## Activity
Return, from the listing that follows, each line containing the word "lines".

## Data in this exercise
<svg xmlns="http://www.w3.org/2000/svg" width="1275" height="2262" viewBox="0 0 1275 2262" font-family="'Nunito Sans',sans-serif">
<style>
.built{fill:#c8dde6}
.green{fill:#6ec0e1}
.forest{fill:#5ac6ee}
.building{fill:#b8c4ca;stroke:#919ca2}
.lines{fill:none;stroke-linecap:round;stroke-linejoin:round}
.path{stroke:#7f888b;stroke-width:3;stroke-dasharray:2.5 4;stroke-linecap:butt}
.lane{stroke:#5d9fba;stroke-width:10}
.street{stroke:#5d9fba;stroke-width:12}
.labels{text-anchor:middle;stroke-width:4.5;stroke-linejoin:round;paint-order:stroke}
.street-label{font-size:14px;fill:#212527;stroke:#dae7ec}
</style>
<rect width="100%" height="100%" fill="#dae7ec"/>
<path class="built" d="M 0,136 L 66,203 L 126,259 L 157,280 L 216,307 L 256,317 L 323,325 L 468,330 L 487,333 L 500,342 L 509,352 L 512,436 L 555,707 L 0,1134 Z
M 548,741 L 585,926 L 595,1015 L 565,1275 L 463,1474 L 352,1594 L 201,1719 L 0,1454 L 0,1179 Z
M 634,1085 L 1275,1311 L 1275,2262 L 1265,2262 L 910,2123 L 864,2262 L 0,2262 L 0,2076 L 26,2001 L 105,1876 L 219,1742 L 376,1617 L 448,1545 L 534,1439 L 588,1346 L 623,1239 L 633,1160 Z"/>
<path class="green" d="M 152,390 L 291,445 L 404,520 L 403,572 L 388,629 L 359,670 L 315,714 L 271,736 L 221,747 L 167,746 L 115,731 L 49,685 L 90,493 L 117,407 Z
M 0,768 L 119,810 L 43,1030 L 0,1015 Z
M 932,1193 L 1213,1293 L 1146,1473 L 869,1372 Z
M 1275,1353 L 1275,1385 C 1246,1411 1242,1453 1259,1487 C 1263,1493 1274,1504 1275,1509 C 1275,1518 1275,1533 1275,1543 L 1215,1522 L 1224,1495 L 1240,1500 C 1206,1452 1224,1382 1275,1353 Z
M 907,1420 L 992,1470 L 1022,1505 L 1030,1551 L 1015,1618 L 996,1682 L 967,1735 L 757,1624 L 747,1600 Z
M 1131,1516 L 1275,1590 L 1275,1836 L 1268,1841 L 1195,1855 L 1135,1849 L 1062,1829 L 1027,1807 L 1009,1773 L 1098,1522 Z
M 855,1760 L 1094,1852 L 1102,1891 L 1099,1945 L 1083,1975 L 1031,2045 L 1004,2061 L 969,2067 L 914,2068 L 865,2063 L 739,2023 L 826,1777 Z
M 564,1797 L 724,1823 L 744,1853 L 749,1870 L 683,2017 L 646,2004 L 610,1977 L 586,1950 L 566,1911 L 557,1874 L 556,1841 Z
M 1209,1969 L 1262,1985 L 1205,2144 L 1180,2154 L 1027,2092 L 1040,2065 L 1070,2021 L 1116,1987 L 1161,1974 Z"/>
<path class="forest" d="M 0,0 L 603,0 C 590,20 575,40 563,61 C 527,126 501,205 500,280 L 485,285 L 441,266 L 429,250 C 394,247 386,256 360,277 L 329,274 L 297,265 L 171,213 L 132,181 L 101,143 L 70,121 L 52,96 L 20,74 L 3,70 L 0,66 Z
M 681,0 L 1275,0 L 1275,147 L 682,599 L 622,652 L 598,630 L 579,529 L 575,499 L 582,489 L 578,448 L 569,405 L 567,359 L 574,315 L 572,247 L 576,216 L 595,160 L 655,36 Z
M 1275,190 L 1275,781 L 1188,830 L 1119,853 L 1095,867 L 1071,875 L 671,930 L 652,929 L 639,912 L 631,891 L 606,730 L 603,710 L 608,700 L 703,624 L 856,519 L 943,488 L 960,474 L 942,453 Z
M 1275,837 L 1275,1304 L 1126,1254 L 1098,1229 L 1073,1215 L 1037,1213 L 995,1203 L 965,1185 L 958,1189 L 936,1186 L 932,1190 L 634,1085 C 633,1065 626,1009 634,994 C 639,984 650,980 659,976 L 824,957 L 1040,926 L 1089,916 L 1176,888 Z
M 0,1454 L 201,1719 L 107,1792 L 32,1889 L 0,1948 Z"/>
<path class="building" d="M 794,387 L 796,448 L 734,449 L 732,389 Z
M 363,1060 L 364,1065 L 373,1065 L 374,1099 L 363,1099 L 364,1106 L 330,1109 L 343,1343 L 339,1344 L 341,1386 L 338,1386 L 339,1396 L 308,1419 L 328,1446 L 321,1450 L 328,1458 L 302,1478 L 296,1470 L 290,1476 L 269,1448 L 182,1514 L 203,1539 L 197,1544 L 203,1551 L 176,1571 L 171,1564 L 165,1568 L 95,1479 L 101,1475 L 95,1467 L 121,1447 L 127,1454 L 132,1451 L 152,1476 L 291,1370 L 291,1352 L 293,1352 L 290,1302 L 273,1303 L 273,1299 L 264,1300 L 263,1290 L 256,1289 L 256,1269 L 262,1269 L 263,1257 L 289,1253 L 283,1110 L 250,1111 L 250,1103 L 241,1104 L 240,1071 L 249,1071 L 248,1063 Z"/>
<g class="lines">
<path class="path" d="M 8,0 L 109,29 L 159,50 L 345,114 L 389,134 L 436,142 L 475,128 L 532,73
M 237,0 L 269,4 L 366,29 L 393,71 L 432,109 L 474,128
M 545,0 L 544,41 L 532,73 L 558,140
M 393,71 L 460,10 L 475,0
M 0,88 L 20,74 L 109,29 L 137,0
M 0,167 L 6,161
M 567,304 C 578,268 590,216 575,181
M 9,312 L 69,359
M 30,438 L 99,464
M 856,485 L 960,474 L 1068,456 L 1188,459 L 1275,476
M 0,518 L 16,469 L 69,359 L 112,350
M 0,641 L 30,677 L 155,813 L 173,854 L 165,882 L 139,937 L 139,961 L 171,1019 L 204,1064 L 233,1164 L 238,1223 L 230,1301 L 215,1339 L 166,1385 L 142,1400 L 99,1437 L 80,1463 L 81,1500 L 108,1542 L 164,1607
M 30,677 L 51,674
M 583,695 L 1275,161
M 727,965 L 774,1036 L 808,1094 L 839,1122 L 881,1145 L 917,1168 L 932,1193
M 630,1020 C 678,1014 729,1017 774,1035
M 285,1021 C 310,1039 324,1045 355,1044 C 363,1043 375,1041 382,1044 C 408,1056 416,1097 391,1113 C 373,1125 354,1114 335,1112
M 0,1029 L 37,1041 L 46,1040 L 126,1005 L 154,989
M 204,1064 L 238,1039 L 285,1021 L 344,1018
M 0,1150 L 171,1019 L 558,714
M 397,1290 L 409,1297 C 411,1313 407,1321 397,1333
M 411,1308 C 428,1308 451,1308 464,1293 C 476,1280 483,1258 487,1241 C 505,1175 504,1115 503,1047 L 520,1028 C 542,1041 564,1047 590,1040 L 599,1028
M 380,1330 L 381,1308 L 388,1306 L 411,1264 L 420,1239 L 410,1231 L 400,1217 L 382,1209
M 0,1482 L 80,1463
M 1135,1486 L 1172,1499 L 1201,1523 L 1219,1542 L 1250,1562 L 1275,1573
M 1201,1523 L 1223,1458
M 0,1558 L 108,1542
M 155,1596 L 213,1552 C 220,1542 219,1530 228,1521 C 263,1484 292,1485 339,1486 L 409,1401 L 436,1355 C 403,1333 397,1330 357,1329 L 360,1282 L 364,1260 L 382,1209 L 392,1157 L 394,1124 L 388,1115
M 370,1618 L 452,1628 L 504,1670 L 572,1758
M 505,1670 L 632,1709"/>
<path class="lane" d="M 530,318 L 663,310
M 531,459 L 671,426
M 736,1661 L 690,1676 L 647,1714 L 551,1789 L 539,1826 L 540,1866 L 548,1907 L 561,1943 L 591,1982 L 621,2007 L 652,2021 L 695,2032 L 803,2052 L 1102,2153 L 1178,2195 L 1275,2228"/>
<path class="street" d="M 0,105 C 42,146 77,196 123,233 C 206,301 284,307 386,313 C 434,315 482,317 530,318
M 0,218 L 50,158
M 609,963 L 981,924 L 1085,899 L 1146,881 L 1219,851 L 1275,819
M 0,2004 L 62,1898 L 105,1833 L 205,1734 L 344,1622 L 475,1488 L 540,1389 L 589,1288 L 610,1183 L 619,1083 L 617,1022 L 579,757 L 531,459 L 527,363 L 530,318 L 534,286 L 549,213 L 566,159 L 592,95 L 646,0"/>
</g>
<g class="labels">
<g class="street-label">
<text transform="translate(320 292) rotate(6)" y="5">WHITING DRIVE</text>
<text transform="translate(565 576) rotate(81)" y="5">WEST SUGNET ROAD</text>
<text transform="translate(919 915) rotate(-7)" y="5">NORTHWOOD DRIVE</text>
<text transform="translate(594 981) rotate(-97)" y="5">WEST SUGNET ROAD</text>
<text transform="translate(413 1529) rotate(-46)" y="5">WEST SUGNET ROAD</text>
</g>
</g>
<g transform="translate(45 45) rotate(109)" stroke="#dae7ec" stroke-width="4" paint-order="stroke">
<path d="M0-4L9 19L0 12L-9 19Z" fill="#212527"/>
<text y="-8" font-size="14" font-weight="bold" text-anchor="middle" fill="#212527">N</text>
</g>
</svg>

## Written response
.lines{fill:none;stroke-linecap:round;stroke-linejoin:round}
<g class="lines">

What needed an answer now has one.